# BRIEF
The goal here is an exact copy of the entries below, without their pictures.

# PROVIDED RECORDS
------------------------------------
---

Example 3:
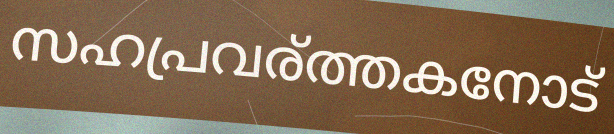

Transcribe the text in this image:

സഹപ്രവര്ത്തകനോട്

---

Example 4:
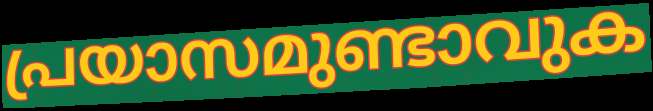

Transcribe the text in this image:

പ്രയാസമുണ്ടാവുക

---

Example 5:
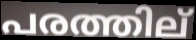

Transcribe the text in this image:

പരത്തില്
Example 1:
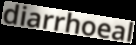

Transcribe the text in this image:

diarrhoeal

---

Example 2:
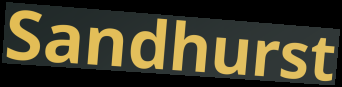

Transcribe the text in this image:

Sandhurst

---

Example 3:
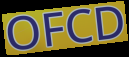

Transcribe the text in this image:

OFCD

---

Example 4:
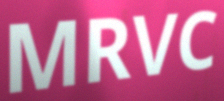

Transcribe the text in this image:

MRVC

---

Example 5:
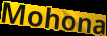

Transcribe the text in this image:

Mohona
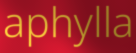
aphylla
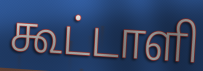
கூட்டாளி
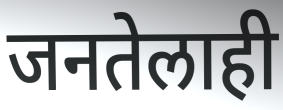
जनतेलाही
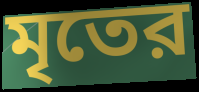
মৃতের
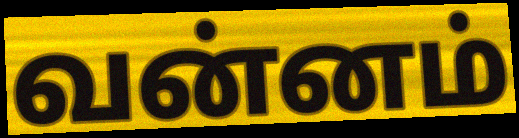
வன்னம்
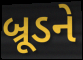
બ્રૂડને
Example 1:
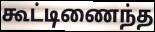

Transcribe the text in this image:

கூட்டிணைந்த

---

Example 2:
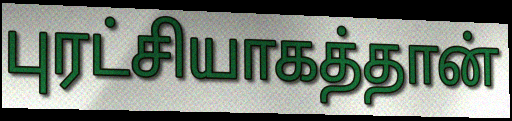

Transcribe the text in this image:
------------------------------------
# WRITTEN RESPONSE
---

Example 3:

Transcribe the text in this image:

സഹപ്രവര്ത്തകനോട്

---

Example 4:

Transcribe the text in this image:

പ്രയാസമുണ്ടാവുക

---

Example 5:

Transcribe the text in this image:

പരത്തില്
Example 1:

Transcribe the text in this image:

diarrhoeal

---

Example 2:

Transcribe the text in this image:

Sandhurst

---

Example 3:

Transcribe the text in this image:

OFCD

---

Example 4:

Transcribe the text in this image:

MRVC

---

Example 5:

Transcribe the text in this image:

Mohona
aphylla
கூட்டாளி
जनतेलाही
মৃতের
வன்னம்
બ્રૂડને
Example 1:

Transcribe the text in this image:

கூட்டிணைந்த

---

Example 2:

Transcribe the text in this image:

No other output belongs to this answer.